The limitation of skip-gram and other model used to learn word embeddings is each word is represented as a distinct vector with morphology of the word ignored. A new model based on skip-gram model is proposed where each word is represented as a bag of character ngrams, and the word is represented as the sum of these representations. With this model, words not appear in the training data (OOV) will also get their vector representations.

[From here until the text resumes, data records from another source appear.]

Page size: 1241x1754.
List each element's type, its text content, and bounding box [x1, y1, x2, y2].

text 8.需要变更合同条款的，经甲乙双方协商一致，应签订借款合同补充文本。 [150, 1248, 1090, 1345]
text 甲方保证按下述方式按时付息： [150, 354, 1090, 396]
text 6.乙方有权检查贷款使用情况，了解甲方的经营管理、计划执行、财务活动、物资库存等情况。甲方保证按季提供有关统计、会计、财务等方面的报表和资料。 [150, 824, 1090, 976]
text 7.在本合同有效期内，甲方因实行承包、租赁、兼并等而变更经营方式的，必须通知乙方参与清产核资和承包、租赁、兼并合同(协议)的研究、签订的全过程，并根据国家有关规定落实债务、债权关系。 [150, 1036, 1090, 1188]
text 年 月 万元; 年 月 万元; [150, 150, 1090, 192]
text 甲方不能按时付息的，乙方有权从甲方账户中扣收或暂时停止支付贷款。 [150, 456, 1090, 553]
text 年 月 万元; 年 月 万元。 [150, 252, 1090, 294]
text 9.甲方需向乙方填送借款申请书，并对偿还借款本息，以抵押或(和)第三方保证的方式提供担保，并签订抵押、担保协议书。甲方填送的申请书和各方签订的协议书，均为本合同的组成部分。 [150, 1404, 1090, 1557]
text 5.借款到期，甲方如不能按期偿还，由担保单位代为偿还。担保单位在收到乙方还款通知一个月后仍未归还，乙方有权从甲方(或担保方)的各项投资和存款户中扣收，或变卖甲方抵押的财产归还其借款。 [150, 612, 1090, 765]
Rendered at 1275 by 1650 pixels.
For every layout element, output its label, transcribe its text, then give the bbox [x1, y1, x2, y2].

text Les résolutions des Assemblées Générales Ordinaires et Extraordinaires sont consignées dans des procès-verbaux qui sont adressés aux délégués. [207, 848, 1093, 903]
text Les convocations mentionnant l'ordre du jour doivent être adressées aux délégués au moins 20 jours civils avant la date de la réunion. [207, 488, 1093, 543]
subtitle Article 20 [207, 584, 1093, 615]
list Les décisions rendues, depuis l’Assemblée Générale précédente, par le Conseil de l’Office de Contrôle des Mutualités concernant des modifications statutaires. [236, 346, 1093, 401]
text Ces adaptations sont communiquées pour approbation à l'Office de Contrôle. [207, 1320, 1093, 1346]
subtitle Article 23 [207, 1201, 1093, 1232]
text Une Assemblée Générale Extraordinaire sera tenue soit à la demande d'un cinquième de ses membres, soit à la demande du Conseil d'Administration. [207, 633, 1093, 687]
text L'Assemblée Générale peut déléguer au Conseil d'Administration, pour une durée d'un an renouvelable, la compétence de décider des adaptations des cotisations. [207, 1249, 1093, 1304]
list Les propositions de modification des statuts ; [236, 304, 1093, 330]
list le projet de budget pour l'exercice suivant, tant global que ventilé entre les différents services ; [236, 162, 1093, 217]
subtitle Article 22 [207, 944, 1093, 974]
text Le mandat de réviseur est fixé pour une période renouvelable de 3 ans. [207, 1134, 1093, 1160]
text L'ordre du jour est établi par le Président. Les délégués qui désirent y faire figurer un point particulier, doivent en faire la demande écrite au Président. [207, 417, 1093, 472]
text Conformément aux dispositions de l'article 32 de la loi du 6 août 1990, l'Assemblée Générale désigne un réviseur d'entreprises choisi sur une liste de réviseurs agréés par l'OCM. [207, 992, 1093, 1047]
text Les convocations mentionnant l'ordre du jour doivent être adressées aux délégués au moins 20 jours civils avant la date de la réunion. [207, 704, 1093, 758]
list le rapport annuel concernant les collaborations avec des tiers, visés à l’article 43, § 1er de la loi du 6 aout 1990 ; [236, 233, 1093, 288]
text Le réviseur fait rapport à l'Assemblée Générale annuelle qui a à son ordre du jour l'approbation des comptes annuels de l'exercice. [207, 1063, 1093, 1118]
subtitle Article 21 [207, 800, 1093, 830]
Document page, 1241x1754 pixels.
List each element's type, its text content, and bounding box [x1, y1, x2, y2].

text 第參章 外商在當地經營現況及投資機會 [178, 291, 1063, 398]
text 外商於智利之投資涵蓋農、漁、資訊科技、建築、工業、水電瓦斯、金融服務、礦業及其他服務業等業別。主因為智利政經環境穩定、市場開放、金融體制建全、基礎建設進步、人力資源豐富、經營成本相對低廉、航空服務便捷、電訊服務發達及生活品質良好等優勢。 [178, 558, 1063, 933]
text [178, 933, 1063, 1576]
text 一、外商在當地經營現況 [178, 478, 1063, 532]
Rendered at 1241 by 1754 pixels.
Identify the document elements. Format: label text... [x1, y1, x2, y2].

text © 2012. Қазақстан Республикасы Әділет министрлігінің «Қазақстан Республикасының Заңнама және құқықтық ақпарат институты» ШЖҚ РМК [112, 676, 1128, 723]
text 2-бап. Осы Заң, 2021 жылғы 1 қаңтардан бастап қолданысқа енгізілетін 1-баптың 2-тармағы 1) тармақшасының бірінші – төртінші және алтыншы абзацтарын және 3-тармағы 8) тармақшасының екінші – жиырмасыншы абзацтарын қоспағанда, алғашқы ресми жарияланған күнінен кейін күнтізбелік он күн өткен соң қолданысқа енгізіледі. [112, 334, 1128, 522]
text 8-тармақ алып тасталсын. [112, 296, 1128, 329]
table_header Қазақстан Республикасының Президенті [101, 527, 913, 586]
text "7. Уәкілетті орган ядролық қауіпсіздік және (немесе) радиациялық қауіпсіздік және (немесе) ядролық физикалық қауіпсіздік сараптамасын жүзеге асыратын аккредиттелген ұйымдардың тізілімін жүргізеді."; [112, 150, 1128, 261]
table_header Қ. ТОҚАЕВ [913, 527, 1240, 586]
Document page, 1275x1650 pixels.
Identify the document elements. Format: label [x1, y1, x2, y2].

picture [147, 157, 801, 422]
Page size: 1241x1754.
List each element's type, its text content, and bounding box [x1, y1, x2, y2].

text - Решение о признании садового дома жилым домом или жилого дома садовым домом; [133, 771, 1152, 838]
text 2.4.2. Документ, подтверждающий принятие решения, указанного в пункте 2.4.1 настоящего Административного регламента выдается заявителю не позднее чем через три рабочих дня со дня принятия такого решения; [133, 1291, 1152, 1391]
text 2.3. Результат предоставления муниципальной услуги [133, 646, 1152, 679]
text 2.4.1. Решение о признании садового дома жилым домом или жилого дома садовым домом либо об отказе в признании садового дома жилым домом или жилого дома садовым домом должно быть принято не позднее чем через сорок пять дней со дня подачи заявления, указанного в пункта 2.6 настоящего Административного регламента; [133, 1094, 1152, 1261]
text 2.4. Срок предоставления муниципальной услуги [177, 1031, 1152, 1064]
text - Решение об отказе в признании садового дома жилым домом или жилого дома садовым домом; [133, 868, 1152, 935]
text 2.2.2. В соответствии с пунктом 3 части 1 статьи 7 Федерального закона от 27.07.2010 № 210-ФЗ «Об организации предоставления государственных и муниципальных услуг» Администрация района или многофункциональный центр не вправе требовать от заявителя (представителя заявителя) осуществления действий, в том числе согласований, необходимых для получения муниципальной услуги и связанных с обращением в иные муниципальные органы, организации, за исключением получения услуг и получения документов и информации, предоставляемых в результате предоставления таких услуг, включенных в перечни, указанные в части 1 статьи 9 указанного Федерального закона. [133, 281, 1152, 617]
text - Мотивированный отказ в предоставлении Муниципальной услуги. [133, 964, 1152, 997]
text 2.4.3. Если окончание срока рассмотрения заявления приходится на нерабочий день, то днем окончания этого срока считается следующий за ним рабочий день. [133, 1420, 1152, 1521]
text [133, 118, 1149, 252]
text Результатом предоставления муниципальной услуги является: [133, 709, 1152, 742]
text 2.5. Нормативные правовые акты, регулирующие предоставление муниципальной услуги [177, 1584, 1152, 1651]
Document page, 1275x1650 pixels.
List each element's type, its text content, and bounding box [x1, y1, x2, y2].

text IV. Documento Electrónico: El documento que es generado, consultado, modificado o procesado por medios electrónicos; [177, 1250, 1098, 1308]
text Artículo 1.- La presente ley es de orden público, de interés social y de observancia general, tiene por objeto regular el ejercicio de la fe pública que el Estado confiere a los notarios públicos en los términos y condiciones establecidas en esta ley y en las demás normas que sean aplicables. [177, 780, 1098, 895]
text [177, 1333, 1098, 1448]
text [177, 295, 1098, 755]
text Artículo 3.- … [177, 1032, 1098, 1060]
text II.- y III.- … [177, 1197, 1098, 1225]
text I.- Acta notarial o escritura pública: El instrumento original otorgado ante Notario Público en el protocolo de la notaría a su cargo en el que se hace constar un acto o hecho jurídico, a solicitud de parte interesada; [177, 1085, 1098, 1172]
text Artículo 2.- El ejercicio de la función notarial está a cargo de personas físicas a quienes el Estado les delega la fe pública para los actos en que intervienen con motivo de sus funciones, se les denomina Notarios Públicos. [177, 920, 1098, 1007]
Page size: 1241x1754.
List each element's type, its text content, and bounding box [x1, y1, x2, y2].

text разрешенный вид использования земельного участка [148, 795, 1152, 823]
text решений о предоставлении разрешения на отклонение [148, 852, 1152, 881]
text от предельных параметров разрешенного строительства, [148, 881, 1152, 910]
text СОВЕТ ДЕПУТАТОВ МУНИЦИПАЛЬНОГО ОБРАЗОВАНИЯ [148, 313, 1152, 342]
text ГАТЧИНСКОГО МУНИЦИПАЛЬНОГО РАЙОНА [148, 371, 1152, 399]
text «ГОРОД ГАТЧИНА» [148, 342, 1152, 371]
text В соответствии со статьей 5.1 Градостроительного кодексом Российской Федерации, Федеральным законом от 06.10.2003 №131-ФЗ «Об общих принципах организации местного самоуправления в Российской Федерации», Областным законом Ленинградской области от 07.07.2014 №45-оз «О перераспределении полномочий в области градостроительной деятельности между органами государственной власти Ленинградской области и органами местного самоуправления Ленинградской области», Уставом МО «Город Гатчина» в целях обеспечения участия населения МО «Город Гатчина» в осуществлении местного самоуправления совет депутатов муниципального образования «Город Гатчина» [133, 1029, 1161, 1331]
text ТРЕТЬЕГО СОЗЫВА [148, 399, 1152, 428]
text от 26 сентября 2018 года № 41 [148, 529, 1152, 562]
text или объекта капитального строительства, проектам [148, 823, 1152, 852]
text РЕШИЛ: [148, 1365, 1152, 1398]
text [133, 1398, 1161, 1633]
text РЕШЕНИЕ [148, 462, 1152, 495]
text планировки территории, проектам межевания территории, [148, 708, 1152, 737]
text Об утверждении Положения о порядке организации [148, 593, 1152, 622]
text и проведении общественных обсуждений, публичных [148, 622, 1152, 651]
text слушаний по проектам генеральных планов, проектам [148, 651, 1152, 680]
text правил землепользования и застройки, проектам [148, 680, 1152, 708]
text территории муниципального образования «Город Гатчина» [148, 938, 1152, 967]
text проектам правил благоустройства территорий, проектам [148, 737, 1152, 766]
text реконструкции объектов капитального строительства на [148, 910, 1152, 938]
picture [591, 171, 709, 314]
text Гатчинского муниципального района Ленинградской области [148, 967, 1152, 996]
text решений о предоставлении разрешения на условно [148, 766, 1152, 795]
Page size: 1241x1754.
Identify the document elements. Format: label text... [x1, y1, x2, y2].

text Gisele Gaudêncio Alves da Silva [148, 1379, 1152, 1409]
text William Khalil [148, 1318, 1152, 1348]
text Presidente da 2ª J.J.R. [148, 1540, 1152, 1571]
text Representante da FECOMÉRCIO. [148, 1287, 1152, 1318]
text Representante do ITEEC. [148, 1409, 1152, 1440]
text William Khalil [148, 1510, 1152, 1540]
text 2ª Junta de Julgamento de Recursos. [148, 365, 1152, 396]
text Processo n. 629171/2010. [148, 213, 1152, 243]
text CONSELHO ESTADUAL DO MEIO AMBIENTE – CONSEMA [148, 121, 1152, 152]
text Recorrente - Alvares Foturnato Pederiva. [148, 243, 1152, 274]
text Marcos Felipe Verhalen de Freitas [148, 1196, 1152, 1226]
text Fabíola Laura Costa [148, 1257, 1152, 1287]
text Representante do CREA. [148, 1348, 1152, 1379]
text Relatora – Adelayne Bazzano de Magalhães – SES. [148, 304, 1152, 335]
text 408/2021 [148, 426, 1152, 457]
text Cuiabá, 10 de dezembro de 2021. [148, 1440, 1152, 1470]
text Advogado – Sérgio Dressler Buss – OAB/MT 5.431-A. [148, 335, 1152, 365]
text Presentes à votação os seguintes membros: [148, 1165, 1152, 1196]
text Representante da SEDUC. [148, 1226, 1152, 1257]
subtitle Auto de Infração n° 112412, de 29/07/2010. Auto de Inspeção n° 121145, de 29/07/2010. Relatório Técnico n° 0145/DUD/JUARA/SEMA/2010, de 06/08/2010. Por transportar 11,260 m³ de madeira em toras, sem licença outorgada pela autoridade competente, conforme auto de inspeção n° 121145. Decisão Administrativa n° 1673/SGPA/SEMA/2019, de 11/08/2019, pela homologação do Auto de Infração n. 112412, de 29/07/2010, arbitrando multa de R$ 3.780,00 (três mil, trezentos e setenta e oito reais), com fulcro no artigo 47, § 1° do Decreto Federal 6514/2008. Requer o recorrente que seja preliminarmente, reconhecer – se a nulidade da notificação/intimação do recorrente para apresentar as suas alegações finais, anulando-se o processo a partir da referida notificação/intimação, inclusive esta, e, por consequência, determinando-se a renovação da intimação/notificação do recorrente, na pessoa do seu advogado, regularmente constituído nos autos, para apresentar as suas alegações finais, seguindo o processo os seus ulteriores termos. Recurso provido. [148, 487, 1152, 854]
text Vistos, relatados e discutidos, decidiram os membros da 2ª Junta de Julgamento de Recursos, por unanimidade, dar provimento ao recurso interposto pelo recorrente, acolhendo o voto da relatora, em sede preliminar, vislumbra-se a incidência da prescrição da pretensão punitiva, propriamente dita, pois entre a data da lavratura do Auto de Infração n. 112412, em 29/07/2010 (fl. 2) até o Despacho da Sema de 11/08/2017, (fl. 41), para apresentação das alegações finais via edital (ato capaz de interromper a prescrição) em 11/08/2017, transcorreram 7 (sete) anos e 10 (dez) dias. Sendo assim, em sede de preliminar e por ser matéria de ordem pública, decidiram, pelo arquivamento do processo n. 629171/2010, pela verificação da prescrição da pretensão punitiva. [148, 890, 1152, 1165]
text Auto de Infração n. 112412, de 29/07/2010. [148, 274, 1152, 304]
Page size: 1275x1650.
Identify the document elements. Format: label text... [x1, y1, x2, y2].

1. Recap of Skip-gram Model
With a word vocabulary of size \(W\), the goal is to learn a vector representation for each word \(w\). Given a sequence of large training corpus represented as a sequence of words \(w_{1}, w_{2}, \cdots, w_{T}\), the objective function of skip-gram model is minimize the negative log-likelihood:
\[
-\sum^{T}_{t=1}\sum_{c\in\text{context}(t)}\log p(w_{c}|w_{t}) = -\sum^{T}_{t=1}\sum_{c\in\text{context}(t)}\frac{e^{s(w_{t}, w_{c})}}{\sum^{W}_{j=1}e^{s(w_{t}, j)}}.
\]
Scoring function \(s\) can be simply parameterized using dot product of word vectors:
\[
s(w_{t}, w_{c}) = u^{\top}_{w_{t}}v_{w_{c}}.
\]
This is equivalent to an independent binary classification task: for word at position \(t\), consider all context words as positive examples and sample negatives from vocabulary.
2. Sub-word Model
A different scoring function is proposed to take into account of internal structure of the word. Each word is represented as a bag of character ngram. Special boundary symbols “<” and “>” are used at the beginning and end of words. Taking “where” and trigram as example, it will be represented as: <wh
, whe
, her
, ere
, re>
and <where>
.
Given a dictionary of ngrams of size \(G\), denote \(\mathcal{G}_{w}\subset{1,\cdots,G}\) the set of ngrams appearing in \(w\). \(z_{g}\) is the vector representation to each ngram \(g\). The scoring function is
\[
s(w, c) = \sum_{g\in\mathcal{G}_{w}} z_{g}^{\top}v_{c}.
\]
The simple model allows sharing the representation across words, thus allowing to learn reliable representation for rare words.
3. Experiments
Morphological information can significantly improves the syntactic tasks. In contrast, it doesn’t help for semantic questions and even degrades the performance for German and Italian.